Turner has increasingly turned his time and energy toward philanthropic efforts, which include overseeing an eponymous environmental foundation and his large land holdings. At 1.7 million acres, these make him the largest individual property owner in the United States.
Turner is also chairman of the United Nations Foundation, which he started with a $1 billion pledge to the agency in 1997, and co-chairs the Nuclear Threat Initiative with former U.S. Sen.

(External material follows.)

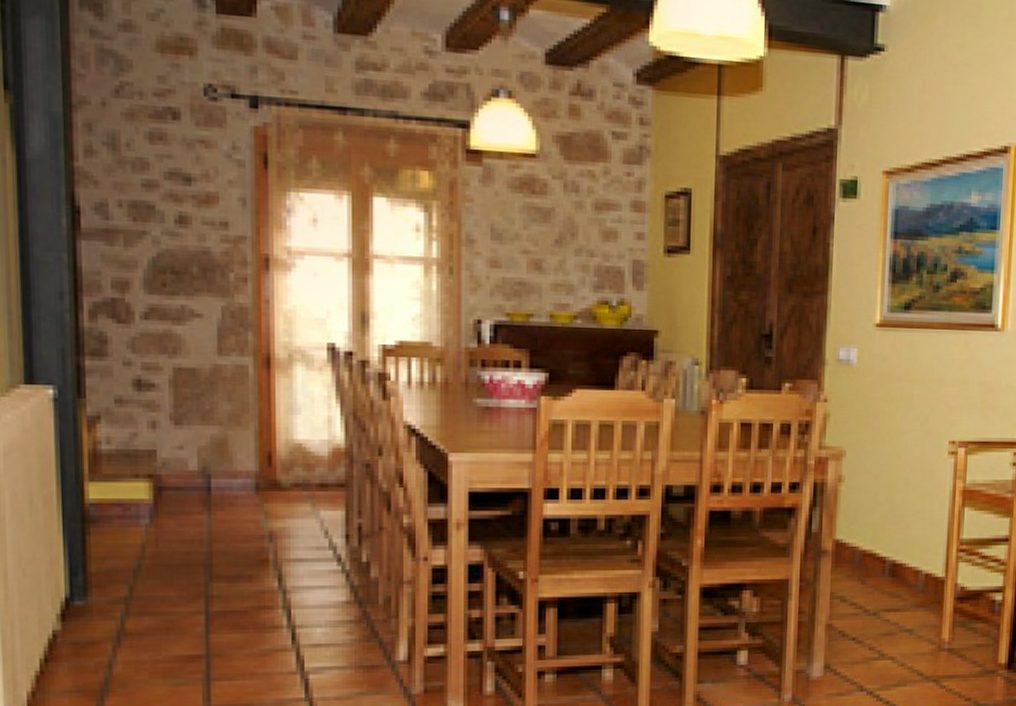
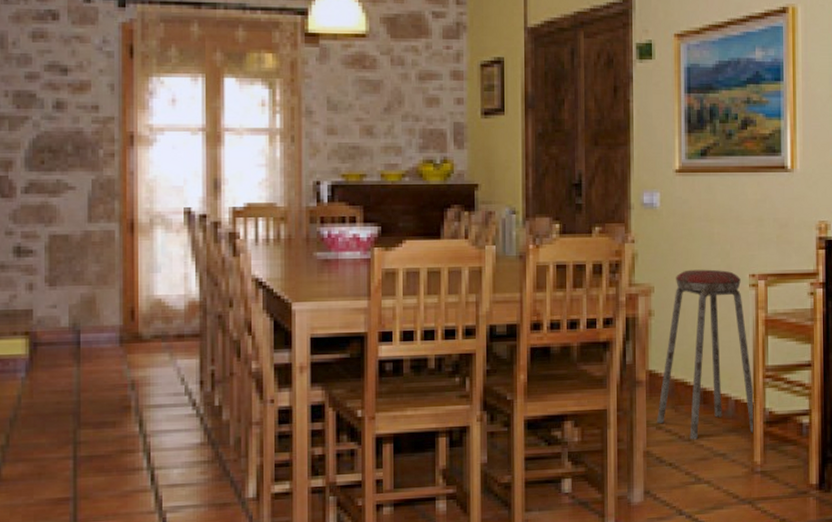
music stool: none [841,433,947,614] -> present [657,269,755,440]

Sam Nunn of Georgia. He also owns a rapidly expanding restaurant chain called Ted's Montana Grill, which specializes in serving bison meat.
Oregon considering ban on salmon fishing
SAN FRANCISCO » Salmon fishing could be banned outright or severely restricted this summer along 700 miles of coastline from northern Oregon through central California as the number of spawning salmon is expected to miss mandatory conservation minimums, fishing regulators said yesterday.
A total ban on commercial and recreational salmon fishing from Cape Falcon in Oregon to Point Sur in California is one of several options likely to be considered at the March meeting of the Pacific Fisheries Management Council, which advises federal regulators about offshore fishing limits in the Pacific Ocean, said council officer Chuck Tracy.
The council will then present its final recommendations in April to the National Marine Fisheries Service to set limits on this season's harvest.
Biologists are concerned that fewer mature chinook salmon are spawning to replace fish that are dying off.
Alaska Airlines inspecting all 110 of its planes
Alaska Airlines said it's inspecting cabin-pressure systems on its 110 airplanes after problems on six flights since Dec. 26, including one on Thursday.
The process will be completed during the next six to nine days, said Amanda Tobin, a spokeswoman for the Alaska Air Group Inc. unit. The Seattle-based airline's flight schedule won't be affected, she said yesterday. The planes involved were variations of Boeing Co. 737s and an MD-80.
"This is an additional safety precaution," Tobin said. "It's important to further satisfy ourselves and the traveling public that there are no systemic issues."
Yesterday's incident at Alaska Airlines, the 10th-largest U.S. carrier, involved a pressure warning sounding on a Juneau-Anchorage flight in Alaska, Tobin said. The pilot reduced the altitude and completed the flight. In the other incidents, flights were diverted or returned to their departure airport after a pressure problem or a warning indicator went off.
Each incident had different causes and occurred on a different type of plane, Tobin said. The incidents were investigated separately, including interviews with a flight's crew, the company said on an employee Web site. The inspections were reported earlier by the Seattle Times and Aviation Daily.